As adults, it's easy for us to write off Barbie from a much more critical stand-point, but in the eyes of a young girl, Barbie encompasses a world of endless possibilities. Barbie can be used as a form of escapism and an outlet of creativity. Personally, I know when I was younger, I never looked at Barbie as a "hero" or "role model" hoping one day to grow torpedo breasts and dye my hair platinum blonde. Instead I used to chop off all her hair, draw little pictures to put around her house and constantly change her outfits. I admit, her unrealistic body is definitely problematic, but Mattel has been making the necessary changes. Barbie's body has since been redesigned to look more realistic, as well as more inclusive to different races of young girls.


  1. Oh lawd. "Don't eat." That's just too much! But I like your point about barbie opening up an imaginative world for kids; sometimes we become so critical as adults, we forget what it means when you're a kid.

    In other news: I am in love your blog. I learn something new everytime I come to it.

  2. Thanks Ashley! I love your blog as well. I'm always so excited when I see a new post up.

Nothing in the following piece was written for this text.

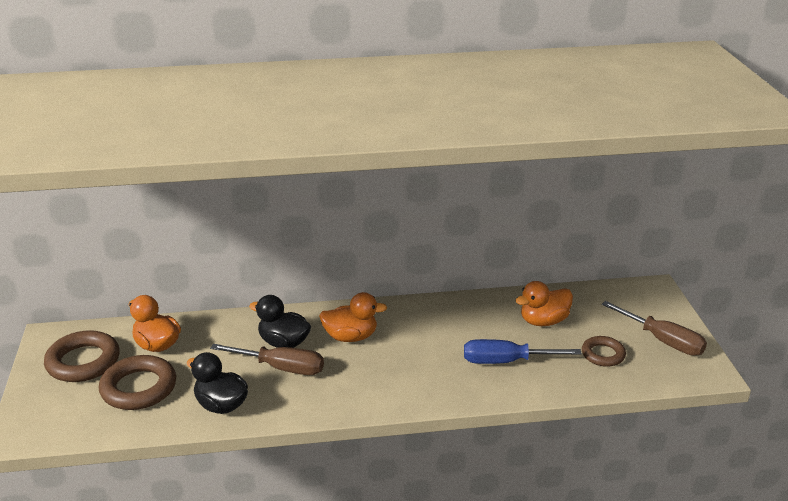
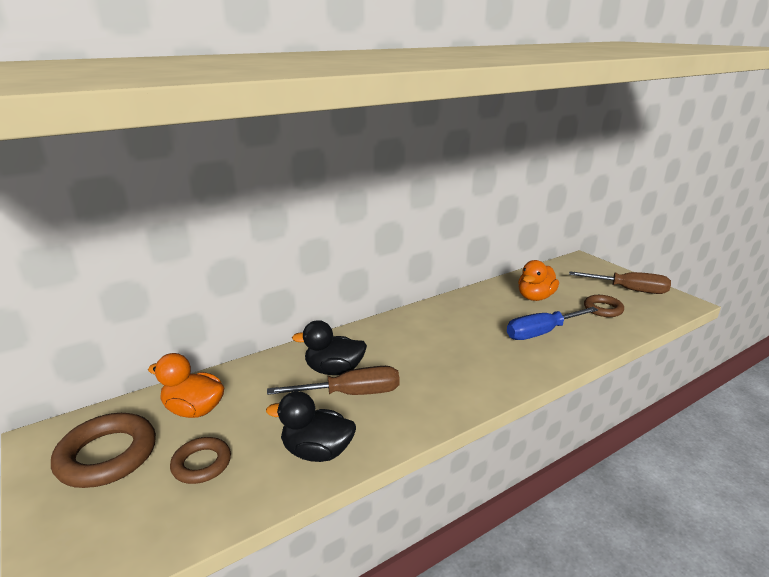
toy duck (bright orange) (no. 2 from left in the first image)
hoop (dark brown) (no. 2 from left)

    We are definitely too critical as adults, but it's not a bad thing.
    I know personally, I played with Barbie all the time, and I obviously didn't grow up seeing her as "the ideal woman." I actually only had one Barbie and whenever I'd get more Barbie stuff, I always wanted furniture for "her house." Except I didn't even have a house for her, I would just set up little rooms for her around the corners of my house haha. For me, I got to play around and be creative with designing what I wanted her living space to be like, but I also never had any pressure to "look a certain way" when I was younger. My crazy Italian family was constantly like "EAT EAT EAT."
    So I think Barbie can't inspire eating disorders alone. It's different for every case, but there's gotta be some other kind of outside influence too, right? Just doesn't make sense to me.

  3. I love that you posted on Barbie. Coming from a family of Barbie-enthusiasts (4 girls), we had absolutly every single thing Barbie could own. But I never grew up aspiring to be Barbie-despite my desire for a Barbie Jeep. Like you C, I would cut my barbie's hair, draw tatoos on her in permanent marker, and spend more time dressing her up than idealizing to look like her-or giving any thought to her proportions.

    I agree with you and Ashley-I think it is helpful to think of Barbie as an object of imagination more than scruitny.

  4. I was always really jealous of Barbie's vast amount and variety of clothing choices. I was so covetous of all her trendy outfits and wanted everything in my size. I also once fell on my pink Barbie car, which slashed open my leg, and I still have the scar to this day. That b!tch put me through hell.

  5. Hahaha, I want to see the Barbie car scar!

  6. Malibu Stacy says:
    Let's bake some cookies for the boys.

  7. Barbie isn't real. She is plastic. I agree that yes some people do take it too far and try to be Barbie look a likes. I understand that you didn't grow up to want to look like Barbie and thats fine. You say you didn't look at her like a hero, but i did.. so does that make me a bimbo? I'm an only child plus when I was growing up we moved to a different state, I had to leave all my friends behind. That left me with the one friend I always had, Barbie. She was there when my parents were fighting and when I felt alone, she was always there.
    Your page offended me, not all Barbie fans are the stupid bimbo type.

  8. Never in this post did I say that girls who are obsessed with Barbie are bimbos and never once did I judge girls who looked up to Barbie like heroes. Re-read the post.

    I quoted Carol Oakman who stated that SHE does not believe Barbie can be empowering because, "ultimately, it's the fact that people think a woman can't look like that, and be so obsessed with her appearance without being a bimbo..."
    Those are her views expressed, not mine.

    I then followed with a paragraph stating all the pros about Barbie.

    Why would you be offended by a post that presented an objective view of a pop-culture item?